Substrate specificity characterization of a thermostable keratinase from Pseudomonas aeruginosa KS-1

Abstract

A feather-degrading strain of Pseudomonas aeruginosa KS-1 was used in the present study. Its crude cell-free fermentation broth completely degraded chicken feather within 12 h, in the absence of disulphide reductase activity. Keratinase from its extracellular broth was purified and characterized, assuming that it would be a potential β-keratin-degrading enzyme with prospective applications in degradation of β-plaques of prions.

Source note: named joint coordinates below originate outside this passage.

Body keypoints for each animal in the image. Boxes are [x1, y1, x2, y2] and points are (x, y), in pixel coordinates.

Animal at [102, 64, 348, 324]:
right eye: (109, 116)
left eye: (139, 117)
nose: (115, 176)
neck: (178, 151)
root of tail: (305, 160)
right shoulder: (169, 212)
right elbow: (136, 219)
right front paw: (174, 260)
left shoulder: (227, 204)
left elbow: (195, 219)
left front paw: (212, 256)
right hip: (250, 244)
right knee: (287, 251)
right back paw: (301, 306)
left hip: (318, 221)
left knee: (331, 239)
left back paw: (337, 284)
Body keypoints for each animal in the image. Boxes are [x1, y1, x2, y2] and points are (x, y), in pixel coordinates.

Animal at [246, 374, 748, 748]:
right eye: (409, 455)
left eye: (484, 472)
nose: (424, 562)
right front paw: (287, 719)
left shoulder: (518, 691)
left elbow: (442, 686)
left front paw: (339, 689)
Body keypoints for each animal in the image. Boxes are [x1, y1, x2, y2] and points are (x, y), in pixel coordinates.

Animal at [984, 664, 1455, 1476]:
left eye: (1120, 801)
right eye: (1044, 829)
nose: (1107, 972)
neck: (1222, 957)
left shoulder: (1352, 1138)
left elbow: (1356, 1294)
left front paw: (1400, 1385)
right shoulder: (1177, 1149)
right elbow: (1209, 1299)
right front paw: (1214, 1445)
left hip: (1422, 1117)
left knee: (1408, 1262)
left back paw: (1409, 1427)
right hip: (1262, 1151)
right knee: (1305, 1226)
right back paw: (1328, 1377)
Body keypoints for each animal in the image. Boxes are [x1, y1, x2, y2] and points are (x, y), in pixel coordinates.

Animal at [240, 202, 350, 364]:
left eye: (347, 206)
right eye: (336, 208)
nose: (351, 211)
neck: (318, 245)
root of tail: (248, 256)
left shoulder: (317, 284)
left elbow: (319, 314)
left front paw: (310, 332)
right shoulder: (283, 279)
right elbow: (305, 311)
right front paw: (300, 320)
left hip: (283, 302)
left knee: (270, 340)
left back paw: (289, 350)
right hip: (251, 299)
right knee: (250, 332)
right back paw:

The keratinase was purified by using Q-Sepharose anion exchange chromatography and its molecular weight, as determined by SDS-PAGE analysis, was 45 kDa. It was an alkaline, serine protease with pH and temperature optima of 9 and 60°C, respectively. The enzyme was highly thermostable with a t 1/2 > 2 h at 80°C and had a very high K to C (keratinolytic to caseinolytic) ratio of 2.5. Besides feather keratin, it also hydrolyzed a variety of other complex substrates including fibrin, gelatin and meat protein. Its activity on synthetic substrates revealed that it efficiently cleaves them in the order phenylalanine > lysine > alanine > leucine p-nitroanilides. It also cleaved insulin B chain between Val12-Glu13, Ala14-Leu 15, Gly20-Glu21 and Arg22-Gly 23 residues. © 2010 Society for Industrial Microbiology.